(Quoted passage):
UNITED STATES
SECURITIES AND EXCHANGE COMMISSION
Washington, D.C. 20549


FORM 8-K

CURRENT REPORT
Pursuant to Section 13 or 15(d) of the
Securities Exchange Act of 1934

 

Date of Report (Date of earliest event reported): December 12, 2013

 

TOWER FINANCIAL CORPORATION


 (Exact name of Registrant as specified in its charter)

 

 

Indiana
(State or other jurisdiction of incorporation)

000-25287
(Commission File Number)

35-2051170
(IRS Employer Identification No.)

 

 

116 East Berry Street, Fort Wayne, Indiana 46802

(Address of Principal Executive Offices, including Zip Code)

 

(260) 427-7000
(Registrant's Telephone Number, Including Area Code)
________________________________

 

Check the appropriate box below if the Form 8-K filing is intended to simultaneously satisfy the filing obligation of the registrant under any of the following provisions (see General Instruction A.2 below):

 

☒     Written communications pursuant to Rule 425 under the Securities Act

 

☐     Soliciting material pursuant to Rule 14a-12 under the Exchange Act

 

☐     Pre-commencement communications pursuant to Rule 14d-2(b) under the Exchange Act

 

☐     Pre-commencement communications pursuant to Rule 13e-4(c) under the Exchange Act

 

 
 

 

 

Item 8.01 Other Events.

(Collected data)
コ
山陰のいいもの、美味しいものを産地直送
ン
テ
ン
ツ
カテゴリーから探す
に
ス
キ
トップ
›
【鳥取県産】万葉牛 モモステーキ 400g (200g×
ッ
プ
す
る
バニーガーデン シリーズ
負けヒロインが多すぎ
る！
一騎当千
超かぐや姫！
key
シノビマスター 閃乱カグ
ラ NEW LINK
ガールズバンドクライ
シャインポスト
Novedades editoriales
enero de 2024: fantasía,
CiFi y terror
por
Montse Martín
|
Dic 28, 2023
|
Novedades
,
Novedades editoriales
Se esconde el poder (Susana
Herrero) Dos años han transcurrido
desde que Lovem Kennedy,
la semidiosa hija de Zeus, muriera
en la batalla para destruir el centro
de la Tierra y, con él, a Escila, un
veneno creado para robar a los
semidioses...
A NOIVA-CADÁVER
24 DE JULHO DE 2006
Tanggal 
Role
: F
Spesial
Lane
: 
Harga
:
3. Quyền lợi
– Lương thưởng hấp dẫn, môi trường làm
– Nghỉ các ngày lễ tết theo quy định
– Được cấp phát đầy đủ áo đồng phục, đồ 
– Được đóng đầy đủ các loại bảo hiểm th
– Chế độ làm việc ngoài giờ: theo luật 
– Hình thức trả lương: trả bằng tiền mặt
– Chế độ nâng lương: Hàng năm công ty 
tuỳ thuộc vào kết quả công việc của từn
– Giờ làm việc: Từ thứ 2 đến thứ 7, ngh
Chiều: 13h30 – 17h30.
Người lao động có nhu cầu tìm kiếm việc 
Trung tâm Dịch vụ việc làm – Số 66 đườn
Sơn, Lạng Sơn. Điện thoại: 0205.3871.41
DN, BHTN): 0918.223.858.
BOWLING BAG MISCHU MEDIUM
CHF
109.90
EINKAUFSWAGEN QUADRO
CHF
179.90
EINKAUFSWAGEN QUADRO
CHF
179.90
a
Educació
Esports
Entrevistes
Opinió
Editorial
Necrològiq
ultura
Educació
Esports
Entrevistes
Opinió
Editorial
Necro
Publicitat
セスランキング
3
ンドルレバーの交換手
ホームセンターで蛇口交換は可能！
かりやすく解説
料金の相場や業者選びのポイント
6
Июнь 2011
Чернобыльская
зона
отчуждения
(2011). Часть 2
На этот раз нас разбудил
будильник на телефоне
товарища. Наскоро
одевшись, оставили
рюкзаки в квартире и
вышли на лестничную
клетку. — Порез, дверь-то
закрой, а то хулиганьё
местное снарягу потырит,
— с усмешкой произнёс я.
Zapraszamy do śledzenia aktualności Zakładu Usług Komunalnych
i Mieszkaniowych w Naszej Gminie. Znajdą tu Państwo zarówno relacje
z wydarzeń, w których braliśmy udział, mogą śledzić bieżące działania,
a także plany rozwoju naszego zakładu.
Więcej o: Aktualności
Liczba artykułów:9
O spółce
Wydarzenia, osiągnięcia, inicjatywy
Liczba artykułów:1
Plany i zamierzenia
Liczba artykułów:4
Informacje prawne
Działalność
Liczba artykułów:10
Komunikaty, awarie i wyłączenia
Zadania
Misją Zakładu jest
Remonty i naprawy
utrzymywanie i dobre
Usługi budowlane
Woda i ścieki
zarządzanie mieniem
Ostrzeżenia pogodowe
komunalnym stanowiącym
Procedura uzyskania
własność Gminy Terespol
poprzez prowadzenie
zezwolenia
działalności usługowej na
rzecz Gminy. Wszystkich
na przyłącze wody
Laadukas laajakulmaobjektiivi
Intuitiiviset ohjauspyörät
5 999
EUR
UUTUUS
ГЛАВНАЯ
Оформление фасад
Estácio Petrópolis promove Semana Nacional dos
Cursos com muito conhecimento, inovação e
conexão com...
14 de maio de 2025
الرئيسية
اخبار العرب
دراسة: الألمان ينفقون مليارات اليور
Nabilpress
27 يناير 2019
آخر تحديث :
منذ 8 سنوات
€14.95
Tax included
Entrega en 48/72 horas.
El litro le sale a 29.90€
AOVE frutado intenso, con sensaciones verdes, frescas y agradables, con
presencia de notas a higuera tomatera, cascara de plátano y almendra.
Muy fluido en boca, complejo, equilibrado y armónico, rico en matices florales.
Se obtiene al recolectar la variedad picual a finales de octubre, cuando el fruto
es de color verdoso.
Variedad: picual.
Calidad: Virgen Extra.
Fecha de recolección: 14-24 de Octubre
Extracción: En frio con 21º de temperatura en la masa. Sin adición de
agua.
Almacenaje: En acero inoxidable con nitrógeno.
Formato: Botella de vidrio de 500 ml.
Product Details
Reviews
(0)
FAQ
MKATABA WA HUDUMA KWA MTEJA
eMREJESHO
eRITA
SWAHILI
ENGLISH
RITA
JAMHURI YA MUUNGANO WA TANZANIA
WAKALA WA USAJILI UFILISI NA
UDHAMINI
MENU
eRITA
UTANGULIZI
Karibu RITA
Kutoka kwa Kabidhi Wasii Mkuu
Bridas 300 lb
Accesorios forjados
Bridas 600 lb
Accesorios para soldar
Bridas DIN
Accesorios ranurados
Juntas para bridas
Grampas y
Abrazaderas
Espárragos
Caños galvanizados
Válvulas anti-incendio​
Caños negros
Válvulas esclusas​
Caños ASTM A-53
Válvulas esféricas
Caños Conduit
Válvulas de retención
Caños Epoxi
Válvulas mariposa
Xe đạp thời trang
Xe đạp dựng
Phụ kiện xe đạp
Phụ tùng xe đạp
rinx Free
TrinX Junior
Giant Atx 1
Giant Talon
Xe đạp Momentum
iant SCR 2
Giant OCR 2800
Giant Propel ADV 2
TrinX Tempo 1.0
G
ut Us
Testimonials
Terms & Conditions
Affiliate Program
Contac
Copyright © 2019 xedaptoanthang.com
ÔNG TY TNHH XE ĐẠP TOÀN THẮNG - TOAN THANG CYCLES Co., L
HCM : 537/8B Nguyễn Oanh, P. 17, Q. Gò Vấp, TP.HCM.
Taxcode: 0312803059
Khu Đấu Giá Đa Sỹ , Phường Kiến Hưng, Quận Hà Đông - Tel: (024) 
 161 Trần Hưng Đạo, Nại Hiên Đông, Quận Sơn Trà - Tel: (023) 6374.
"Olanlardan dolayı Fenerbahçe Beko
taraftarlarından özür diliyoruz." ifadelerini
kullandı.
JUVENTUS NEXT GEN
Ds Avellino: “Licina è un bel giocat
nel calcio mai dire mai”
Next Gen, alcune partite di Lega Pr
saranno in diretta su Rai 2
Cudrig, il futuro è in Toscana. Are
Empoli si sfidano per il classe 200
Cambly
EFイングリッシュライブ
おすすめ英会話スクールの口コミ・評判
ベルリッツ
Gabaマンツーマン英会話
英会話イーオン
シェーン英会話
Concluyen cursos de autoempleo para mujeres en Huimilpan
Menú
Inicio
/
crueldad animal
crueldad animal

(To do):
1/ In the Form 8-K cover page, write out the passage again starting at the words "116 East Berry" and ending after "Including Area Code)", with "Fort Wayne" changed to "South Bend".
2/ Answer these questions from the Form 8-K cover page.
(a) What date is given as the date of the earliest event reported?
(b) In which state is the registrant incorporated?
(c) What is the Commission File Number?

(Results):
1/
116 East Berry Street, South Bend, Indiana 46802

(Address of Principal Executive Offices, including Zip Code)

 

(260) 427-7000
(Registrant's Telephone Number, Including Area Code)

2/
(a) December 12, 2013
(b) Indiana
(c) 000-25287